WHAT IS REQUIRED:
Return each line in the records below that includes "middle".

[Collection entries]
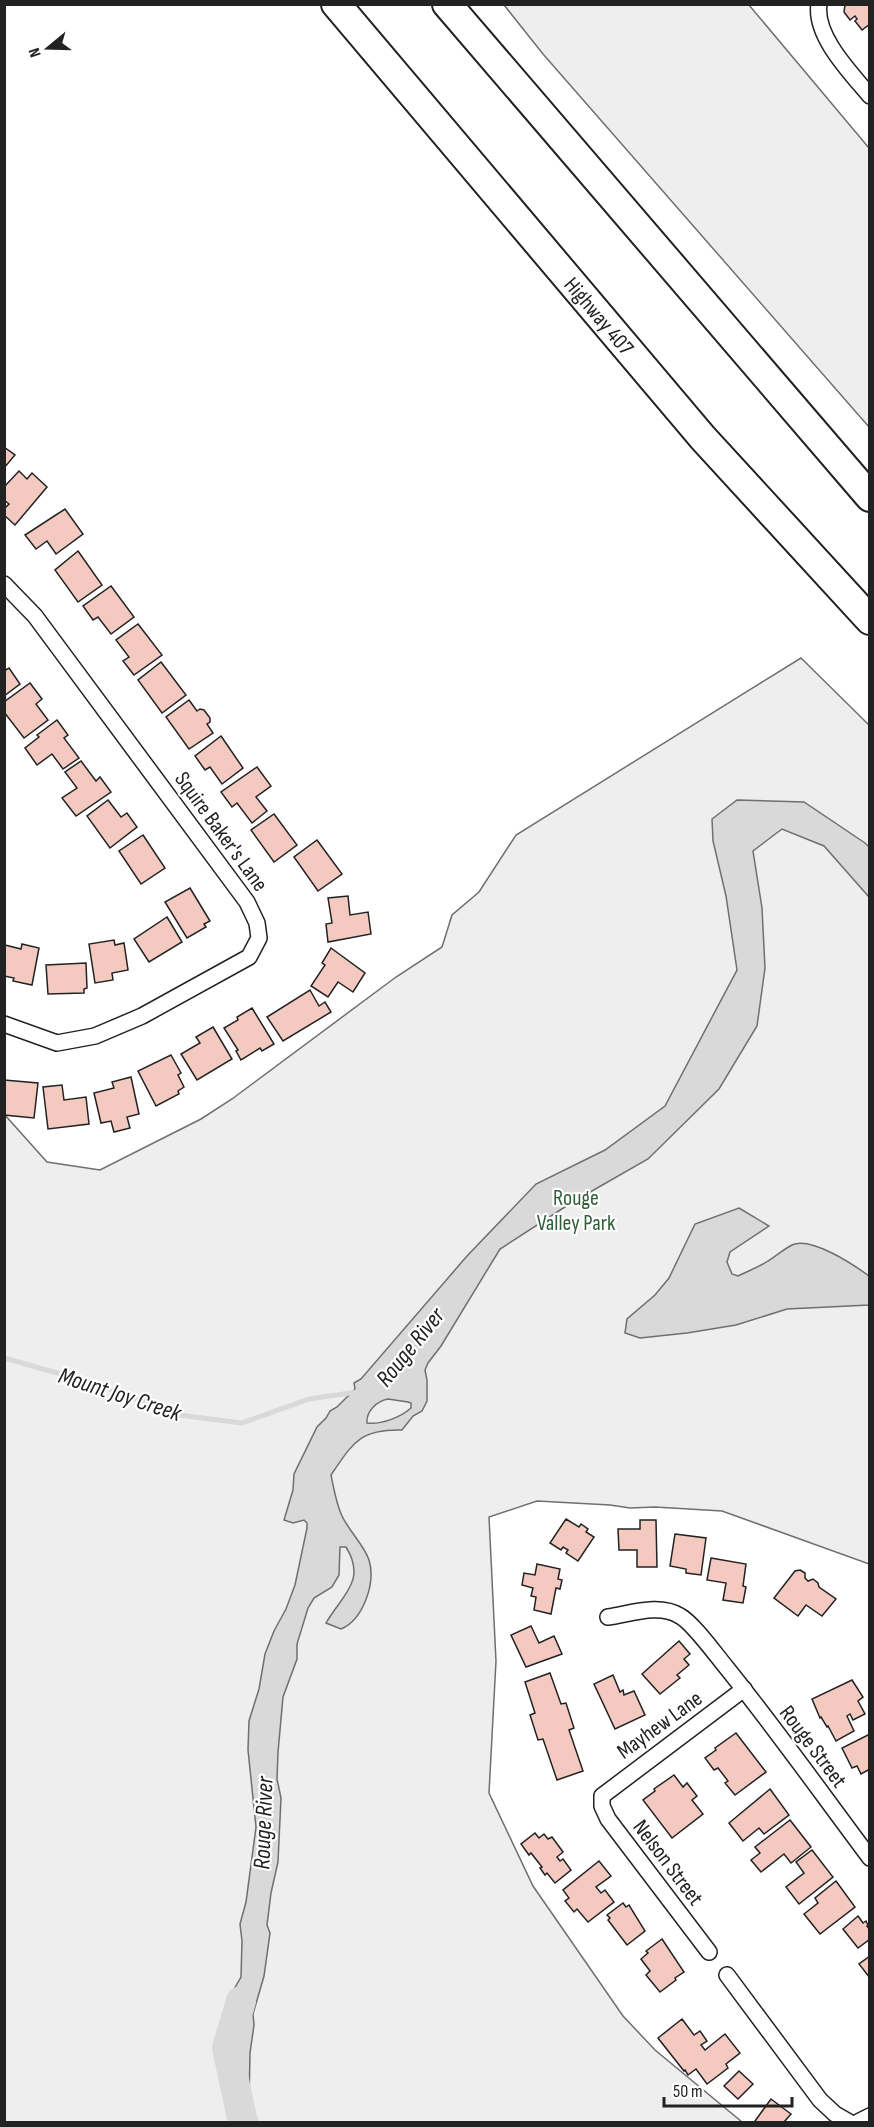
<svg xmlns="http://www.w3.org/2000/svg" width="874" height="2127" viewBox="0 0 874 2127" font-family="'Sofia Sans Condensed',sans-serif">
	<rect width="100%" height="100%" fill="#fff"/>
	<g fill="#eee" stroke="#6f6f6f" stroke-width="1.5">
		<path d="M 504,5 L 749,5 L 869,148 L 869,427 L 543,54 Z"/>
		<path d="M 801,658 L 869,725 L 869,1564 L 722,1511 L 655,1507 L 630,1508 L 610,1505 L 537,1501 L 489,1517 L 496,1661 L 489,1793 L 533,1886 L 623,2016 L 655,2050 L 742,2122 L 5,2122 L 4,1114 L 47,1162 L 100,1170 L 201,1119 L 232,1099 L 396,977 L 442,947 L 452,915 L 479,892 L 516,835 Z"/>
	</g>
	<g fill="#d9d9d9" stroke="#6f6f6f" stroke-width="1.5" fill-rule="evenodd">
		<path d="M 737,800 L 804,802 L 865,843 L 869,847 L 869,897 L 824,846 L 782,829 L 753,851 L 762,908 L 765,968 L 757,1026 L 719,1089 L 648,1159 L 571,1203 L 500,1249 L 441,1346 L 428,1363 L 425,1370 L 427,1380 L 427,1401 L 422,1411 L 413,1416 L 402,1430 C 359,1429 353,1443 331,1475 C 334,1489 336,1503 342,1516 C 349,1531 364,1545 369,1560 C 376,1583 363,1620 341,1629 L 326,1623 C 342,1595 367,1581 346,1547 L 340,1547 L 339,1575 L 332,1587 L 314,1598 L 308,1608 L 297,1644 L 297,1659 L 283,1697 L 278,1752 L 277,1779 L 281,1798 L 278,1862 L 271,1893 L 267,1925 L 270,1933 L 264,1976 L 253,2014 L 254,2025 L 250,2053 L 249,2103 L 258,2122 L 230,2122 L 231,2110 L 228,2096 L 231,2082 L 230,2046 L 227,2031 L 226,2009 L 231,2003 L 233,1991 L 241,1977 L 242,1941 L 240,1924 L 246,1902 L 256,1827 L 248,1750 L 249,1721 L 259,1689 L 265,1654 L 274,1631 L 286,1609 L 295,1585 L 307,1528 L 307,1523 L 304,1520 L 293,1523 L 284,1520 L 293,1490 L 294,1474 L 317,1427 L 326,1418 L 330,1411 L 337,1407 L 355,1389 L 354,1383 L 361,1379 L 467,1256 L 536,1184 L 605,1150 L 665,1106 L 737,970 L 726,896 L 713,841 L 712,819 ZM 388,1399 L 408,1402 L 411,1403 L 411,1408 C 401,1417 381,1425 367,1423 C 366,1411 377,1401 388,1399 Z"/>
		<path d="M 739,1208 L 769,1226 L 730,1252 L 727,1262 L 732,1274 L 738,1276 C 748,1271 759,1267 768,1261 C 776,1256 784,1249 792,1245 C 811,1236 854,1265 869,1276 L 869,1305 L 787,1309 L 736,1325 L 687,1333 L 640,1338 L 625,1333 L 627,1319 L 655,1295 L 669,1278 L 695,1224 Z"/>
	</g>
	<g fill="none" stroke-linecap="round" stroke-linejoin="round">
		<path stroke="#d9d9d9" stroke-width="5" d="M 4,1358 L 93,1383 L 179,1415 L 242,1423 L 309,1399 L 357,1392"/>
		<path stroke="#d9d9d9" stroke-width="30" d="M 241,2001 L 227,2048 L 243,2122"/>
	</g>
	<g fill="#f3c9c0" stroke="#222" stroke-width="1.5">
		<path d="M 870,4 L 870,24 L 862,30 L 855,21 L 857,19 L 855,16 L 850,20 L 844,12 L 845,5 Z"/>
		<path d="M 4,447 L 15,455 L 4,468 Z"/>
		<path d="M 19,471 L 27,479 L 32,473 L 47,487 L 15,525 L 4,515 L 4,509 L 9,504 L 4,500 L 4,487 Z"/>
		<path d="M 65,509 L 83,534 L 56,554 L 47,541 L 36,549 L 25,535 Z"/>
		<path d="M 78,551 L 102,585 L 78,602 L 55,570 Z"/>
		<path d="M 111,586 L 134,617 L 111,634 L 98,617 L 93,620 L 83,606 Z"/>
		<path d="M 138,624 L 162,655 L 134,675 L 123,661 L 129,657 L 116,640 Z"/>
		<path d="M 161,662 L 186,695 L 162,713 L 138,680 Z"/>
		<path d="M 9,668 L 20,684 L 4,696 L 4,671 Z"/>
		<path d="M 30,683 L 42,699 L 36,704 L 48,720 L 24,738 L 4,712 L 4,702 Z"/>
		<path d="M 189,700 L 197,711 L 200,709 L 204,710 L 210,718 L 210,722 L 207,724 L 213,733 L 189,749 L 166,717 Z"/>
		<path d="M 57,720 L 68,735 L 64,738 L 79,758 L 63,769 L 52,754 L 37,765 L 25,748 L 39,737 L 37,735 Z"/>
		<path d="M 221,736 L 243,768 L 222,784 L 210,767 L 205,770 L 195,756 Z"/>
		<path d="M 81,761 L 96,781 L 100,777 L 111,792 L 76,816 L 62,798 L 77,788 L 65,772 Z"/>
		<path d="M 257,767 L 271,786 L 256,797 L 267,811 L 252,823 L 237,803 L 232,807 L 221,792 Z"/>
		<path d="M 108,800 L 121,817 L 127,813 L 137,827 L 110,848 L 87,816 Z"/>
		<path d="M 274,814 L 297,845 L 274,862 L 251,830 Z"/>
		<path d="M 143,835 L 165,868 L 141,884 L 119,851 Z"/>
		<path d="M 317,840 L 342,874 L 318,891 L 294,857 Z"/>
		<path d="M 190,888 L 210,921 L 204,924 L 206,927 L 187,938 L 165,902 Z"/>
		<path d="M 348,896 L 350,915 L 368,912 L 371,934 L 328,942 L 326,924 L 332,923 L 328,898 Z"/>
		<path d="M 167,917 L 182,942 L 149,962 L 134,939 Z"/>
		<path d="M 114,940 L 115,945 L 124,943 L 128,970 L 112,973 L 113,980 L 95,983 L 89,944 Z"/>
		<path d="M 22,944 L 39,948 L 32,985 L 13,981 L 14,978 L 4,976 L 5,945 L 21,949 Z"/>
		<path d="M 331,948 L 365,973 L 353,992 L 338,982 L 328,997 L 311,986 L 325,965 L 322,963 Z"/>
		<path d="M 86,963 L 87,988 L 84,989 L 84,993 L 48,994 L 46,965 Z"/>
		<path d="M 310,990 L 319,1006 L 325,1002 L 331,1012 L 283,1041 L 267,1017 Z"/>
		<path d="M 252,1008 L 274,1044 L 262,1051 L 260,1048 L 241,1060 L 236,1051 L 238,1050 L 224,1028 L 238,1020 L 237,1017 Z"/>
		<path d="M 213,1027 L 232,1059 L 197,1080 L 181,1054 L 200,1043 L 196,1037 Z"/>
		<path d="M 171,1055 L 181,1073 L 178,1075 L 184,1087 L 178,1091 L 179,1094 L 156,1106 L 138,1071 Z"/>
		<path d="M 131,1077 L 139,1114 L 127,1117 L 130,1128 L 114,1132 L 111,1121 L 101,1123 L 94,1093 L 114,1088 L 112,1082 Z"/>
		<path d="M 4,1080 L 38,1083 L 34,1118 L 4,1115 Z"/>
		<path d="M 62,1085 L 64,1100 L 86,1097 L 89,1124 L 48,1129 L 43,1087 Z"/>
		<path d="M 566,1519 L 579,1527 L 581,1524 L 588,1529 L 586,1532 L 594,1537 L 578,1561 L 566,1553 L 568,1550 L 563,1547 L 561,1550 L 550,1543 Z"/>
		<path d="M 640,1520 L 656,1520 L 657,1567 L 637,1567 L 637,1550 L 619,1550 L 618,1529 L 640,1529 Z"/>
		<path d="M 675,1534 L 706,1538 L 701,1575 L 686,1573 L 686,1569 L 670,1566 Z"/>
		<path d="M 711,1558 L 746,1564 L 743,1586 L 746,1587 L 743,1603 L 723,1600 L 726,1583 L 707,1580 Z"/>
		<path d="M 537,1564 L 560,1569 L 558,1579 L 562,1580 L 560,1589 L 556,1588 L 551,1614 L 534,1610 L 536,1597 L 531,1596 L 533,1588 L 522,1585 L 524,1573 L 535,1575 Z"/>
		<path d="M 800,1570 L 805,1573 L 805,1578 L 808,1581 L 813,1579 L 818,1583 L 819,1587 L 836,1599 L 822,1616 L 806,1605 L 798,1616 L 774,1598 L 795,1571 Z"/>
		<path d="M 531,1626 L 539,1643 L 554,1636 L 562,1654 L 526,1667 L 511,1635 Z"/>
		<path d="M 679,1641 L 690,1654 L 684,1659 L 689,1665 L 677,1675 L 680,1678 L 660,1694 L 642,1674 Z"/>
		<path d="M 550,1673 L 561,1704 L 566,1703 L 574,1728 L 569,1730 L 583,1771 L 557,1780 L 543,1739 L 538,1740 L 530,1715 L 535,1713 L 525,1682 Z"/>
		<path d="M 613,1675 L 620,1692 L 623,1690 L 624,1695 L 634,1691 L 645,1715 L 615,1729 L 594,1684 Z"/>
		<path d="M 852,1680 L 863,1697 L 858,1701 L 865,1714 L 853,1720 L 850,1714 L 847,1716 L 854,1731 L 836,1741 L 828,1726 L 827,1727 L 821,1717 L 820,1718 L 812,1699 Z"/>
		<path d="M 736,1733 L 766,1772 L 735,1795 L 725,1783 L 728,1781 L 718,1768 L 714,1770 L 705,1758 L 716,1750 L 715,1748 Z"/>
		<path d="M 870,1734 L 870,1769 L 861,1774 L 857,1766 L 852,1768 L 842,1748 Z"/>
		<path d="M 674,1775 L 683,1787 L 687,1783 L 697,1796 L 692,1800 L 703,1814 L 672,1838 L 643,1800 L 655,1791 L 654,1789 Z"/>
		<path d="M 770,1789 L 789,1815 L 764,1834 L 759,1828 L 743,1841 L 729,1823 Z"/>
		<path d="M 790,1820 L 811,1847 L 791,1863 L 784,1854 L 761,1872 L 751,1860 L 760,1853 L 755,1847 Z"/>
		<path d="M 535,1833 L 539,1838 L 544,1834 L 548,1839 L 552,1837 L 563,1852 L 557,1857 L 560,1861 L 563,1859 L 571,1870 L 555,1883 L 547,1873 L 545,1875 L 540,1868 L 542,1867 L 531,1853 L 529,1855 L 521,1844 Z"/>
		<path d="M 812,1850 L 833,1877 L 799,1904 L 786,1887 L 804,1873 L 796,1862 Z"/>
		<path d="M 599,1861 L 611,1876 L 596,1887 L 601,1893 L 605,1890 L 614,1902 L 588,1922 L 577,1909 L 574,1912 L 565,1901 L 569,1898 L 563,1890 Z"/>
		<path d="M 836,1881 L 855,1907 L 820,1934 L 804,1914 L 818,1903 L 815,1898 Z"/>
		<path d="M 623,1903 L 626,1907 L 629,1905 L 645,1931 L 627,1945 L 608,1920 L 610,1918 L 607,1915 Z"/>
		<path d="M 858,1916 L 863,1923 L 866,1921 L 868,1925 L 867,1926 L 870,1930 L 870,1939 L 858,1948 L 843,1929 Z"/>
		<path d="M 662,1939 L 684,1972 L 675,1978 L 676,1980 L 660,1992 L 646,1975 L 650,1971 L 641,1959 L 648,1953 L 646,1951 Z"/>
		<path d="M 870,1956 L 870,1978 L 859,1964 Z"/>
		<path d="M 682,2019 L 694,2035 L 700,2031 L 707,2041 L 701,2045 L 705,2050 L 725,2034 L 740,2053 L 726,2064 L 728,2068 L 707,2084 L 696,2069 L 688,2075 L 685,2070 L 684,2071 L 658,2038 Z"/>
		<path d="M 739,2071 L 753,2084 L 738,2099 L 724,2086 Z"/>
		<path d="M 771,2099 L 791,2114 L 784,2122 L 757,2122 L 755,2121 Z"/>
	</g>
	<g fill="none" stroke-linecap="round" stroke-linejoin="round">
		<g stroke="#222" stroke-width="18">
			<g id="street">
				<path d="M 819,4 C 814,36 851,73 870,96"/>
				<path d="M 4,584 L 35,616 L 247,902 L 257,923 L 259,938 L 249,957 L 142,1016 L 95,1036 L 57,1043 L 4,1024"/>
				<path d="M 608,1617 C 630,1614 659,1603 680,1616 C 693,1623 716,1655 726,1667 C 776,1729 822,1794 870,1858"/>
				<path d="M 709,1952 L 608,1819 L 602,1806 L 602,1796 L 744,1689"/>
				<path d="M 727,1975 L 820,2100 L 835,2114 L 849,2122"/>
				<path d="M 858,2122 L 870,2116"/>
			</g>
		</g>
		<g stroke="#222" stroke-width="32">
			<g id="highway">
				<path id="s1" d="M 336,4 L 703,438 L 870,620"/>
				<path d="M 447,4 L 870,497"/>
			</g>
		</g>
		<use href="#street" stroke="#fff" stroke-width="15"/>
		<use href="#highway" stroke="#fff" stroke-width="28"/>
	</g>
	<g text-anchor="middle" stroke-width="4.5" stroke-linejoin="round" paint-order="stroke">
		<g font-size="22" fill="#222" stroke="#fff">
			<text dy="8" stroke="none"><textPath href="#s1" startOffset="408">Highway 407</textPath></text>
			<text transform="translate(222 831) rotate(54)" y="8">Squire Baker's Lane</text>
			<text transform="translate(659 1724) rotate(-36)" y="8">Mayhew Lane</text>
			<text transform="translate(814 1746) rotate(53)" y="8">Rouge Street</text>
			<text transform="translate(669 1862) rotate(53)" y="8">Nelson Street</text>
		</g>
		<g font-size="22" fill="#2f5e38" stroke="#fff">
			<text x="576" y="1205">Rouge<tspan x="576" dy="25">Valley Park</tspan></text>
		</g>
		<g font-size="24" font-style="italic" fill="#222" stroke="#fff">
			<text transform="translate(410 1347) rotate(-51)" y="8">Rouge River</text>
			<text transform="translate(120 1394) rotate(18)" y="8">Mount Joy Creek</text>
			<text transform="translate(263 1823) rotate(-88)" y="8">Rouge River</text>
		</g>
	</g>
	<rect width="874" height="2127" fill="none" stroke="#222222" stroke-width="12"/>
	<g transform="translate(48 48) rotate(251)" stroke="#ffffff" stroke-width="4.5" paint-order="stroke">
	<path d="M0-4.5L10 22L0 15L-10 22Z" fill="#222222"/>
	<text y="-9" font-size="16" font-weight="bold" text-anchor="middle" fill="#222222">N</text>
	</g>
	<path d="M664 2097v9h128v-9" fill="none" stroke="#222222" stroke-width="3"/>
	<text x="673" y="2097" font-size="18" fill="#222222" stroke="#ffffff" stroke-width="4.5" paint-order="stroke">50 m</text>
</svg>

ANSWER:
	<g text-anchor="middle" stroke-width="4.5" stroke-linejoin="round" paint-order="stroke">
	<text y="-9" font-size="16" font-weight="bold" text-anchor="middle" fill="#222222">N</text>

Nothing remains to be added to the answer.